-- BEGIN Selected extract --
Buddhism teaches that the only thing that bars us from happiness is attachment to things and feelings.


"Happiness does not come from having much, but from being attached to little." ~Cheng Yen


Samsara is a term for living in the world, attached to habits and materialism. It is the opposite of Nirvana, freedom and happiness.


"The initial stage is to reduce attachment towards life. The second stage is the elimination of desire and attachment to this samsara. Then in the third stage, self-cherishing is eliminated." ~The 14th Dalai Lama


ERB wrote adventure stories, not philosophy. Tarzan was not a Zen master. Tarzan did kill, but hey, he was raised by apes, not monks! Burroughs said, "Necessity required him to kill for food and in defense of his life, but the example of his savage associates never suggested that pleasure might be found in killing ... His viewpoint toward death was seemingly callous, but it was without cruelty."
-- END Selected extract --
◆ Task to complete:
Could you copy the Buddhism and attachment passage from "Buddhism teaches that" to "freedom and happiness.", swapping "Nirvana" for "Enlightenment"?
-- BEGIN Excerpted data --
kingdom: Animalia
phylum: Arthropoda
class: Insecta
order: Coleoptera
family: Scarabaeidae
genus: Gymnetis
-- END Excerpted data --
-- BEGIN Excerpted data --
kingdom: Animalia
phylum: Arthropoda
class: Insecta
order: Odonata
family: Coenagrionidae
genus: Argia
-- END Excerpted data --
◆ Exercise answer:
Buddhism teaches that the only thing that bars us from happiness is attachment to things and feelings.


"Happiness does not come from having much, but from being attached to little." ~Cheng Yen


Samsara is a term for living in the world, attached to habits and materialism. It is the opposite of Enlightenment, freedom and happiness.